Following is the code that generates the figures for the METABRIC RRBS paper. The code is splitted to jupyter notebooks that can be found at: https://github.com/tanaylab/metabric_rrbs

1.1 Run the notebooks

Due to the size of the METABRIC-RRBS dataset (~2.2TB full, 55GB pileup alone), we generated a few smaller processed files to help reproduce the analysis. Even this bundle is quite large (~50GB), and you can download it from:

https://metabric-rrbs.s3.eu-west-1.amazonaws.com/analysis_files.tar.gz

The above file contains a folder named db and a folder named data. Please copy them to the main folder before running the notebooks.
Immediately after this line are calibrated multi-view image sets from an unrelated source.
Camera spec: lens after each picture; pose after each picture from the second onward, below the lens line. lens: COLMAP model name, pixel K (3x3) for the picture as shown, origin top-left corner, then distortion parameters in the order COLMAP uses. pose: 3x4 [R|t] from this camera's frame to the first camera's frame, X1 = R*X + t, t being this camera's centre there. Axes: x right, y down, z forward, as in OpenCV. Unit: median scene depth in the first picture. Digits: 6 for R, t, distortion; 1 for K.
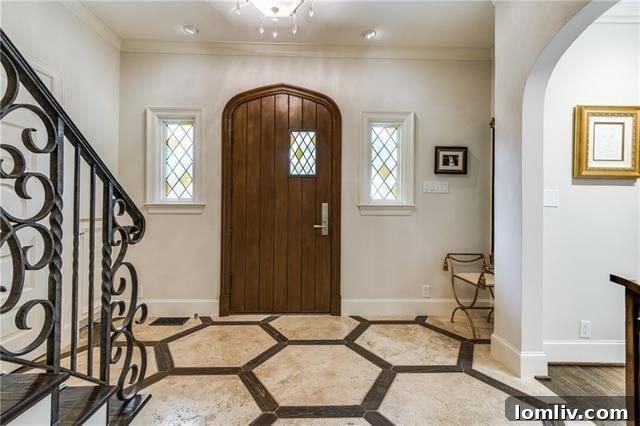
lens RADIAL K [[313.4, 0, 321.2], [0, 313.4, 212.3], [0, 0, 1]] dist [-0.000126, -0.000001]
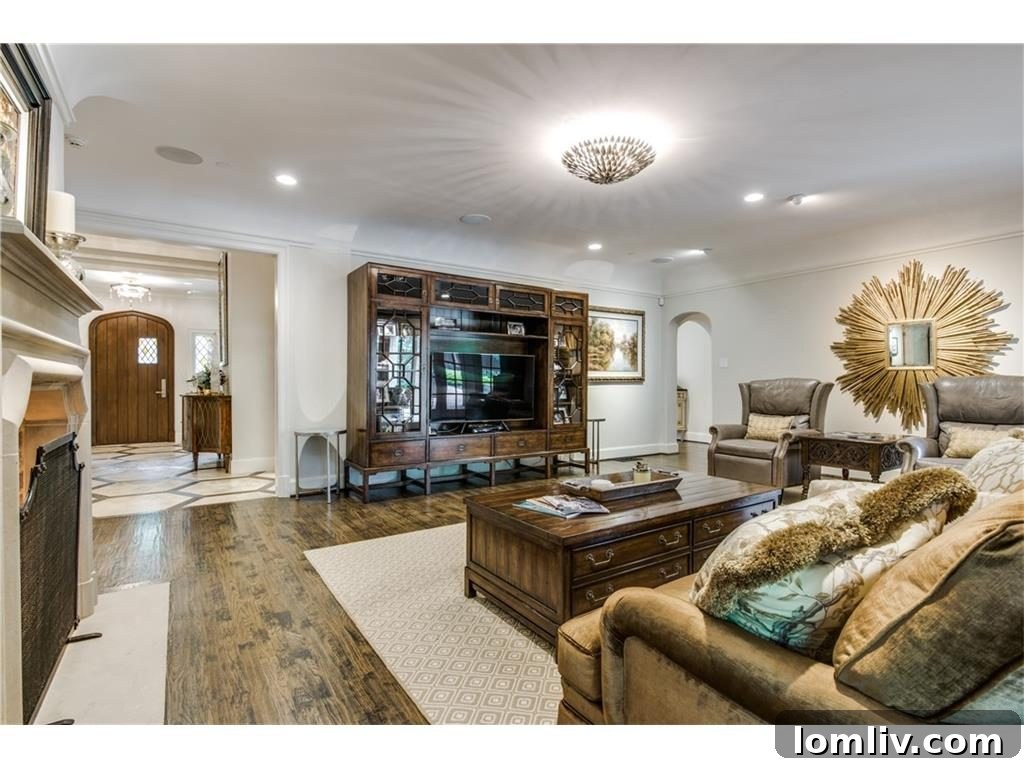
lens RADIAL K [[495.1, 0, 510.3], [0, 495.1, 385.8], [0, 0, 1]] dist [-0.006740, -0.000672]
pose [[0.838809, -0.011729, 0.544300, 0.136312], [0.008591, 0.999929, 0.008308, -0.000246], [-0.544358, -0.002293, 0.838850, -2.386721]]
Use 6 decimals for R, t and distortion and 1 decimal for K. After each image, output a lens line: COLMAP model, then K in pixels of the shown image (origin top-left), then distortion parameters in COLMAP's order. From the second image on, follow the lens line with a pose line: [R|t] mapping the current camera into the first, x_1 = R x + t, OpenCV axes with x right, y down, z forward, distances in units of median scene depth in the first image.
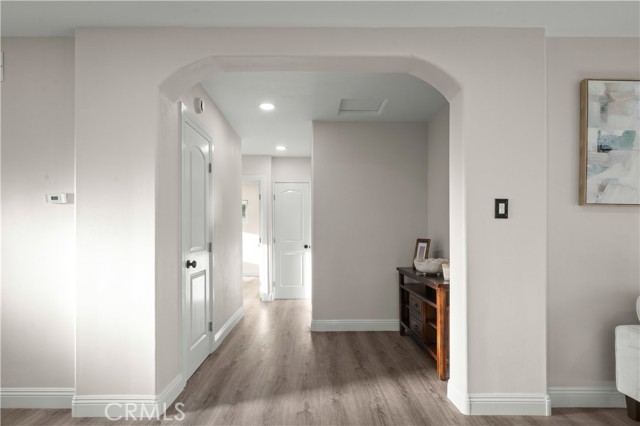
lens RADIAL K [[310.3, 0, 330.1], [0, 310.3, 233.7], [0, 0, 1]] dist [-0.005013, 0.002620]
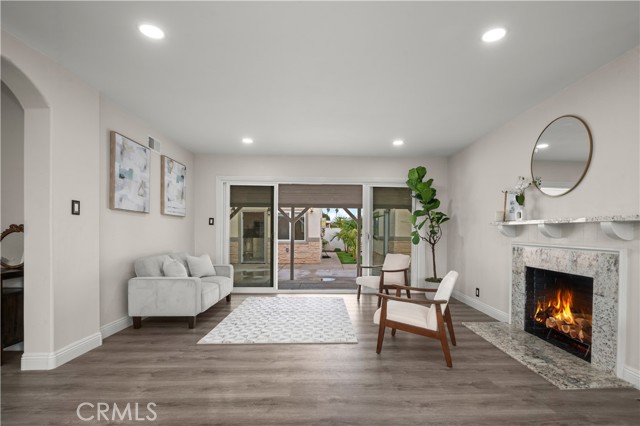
lens RADIAL K [[310.3, 0, 330.3], [0, 310.3, 231.9], [0, 0, 1]] dist [-0.005013, 0.002620]
pose [[-0.013079, -0.001392, 0.999913, -0.808085], [-0.001976, 0.999997, 0.001366, 0.021673], [-0.999913, -0.001958, -0.013082, -0.108780]]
See files.md for a description of these files and pipeline.Rmd for the code that generated them.

1.2 Dependencies

The initialization script (scripts/init.R) installs automatically the necessary R packages to run the notebooks.

1.3 Notebook order

It is recommended to run the notebooks in the following order:

  1. coverage-stats
  2. TME
  3. Epigenomic-scores
  4. Loss-clock
  5. epigenomic-instability
  6. CNA
  7. mutations
  8. survival
  9. cis
  10. dosage-compensation

Running in a different order might work for some of the notebooks, but it might fail for others due to dependencies to data that was generated in previous notebooks.

1.4 Find a specific figure

figures-key.md lists where each figure in the paper was generated.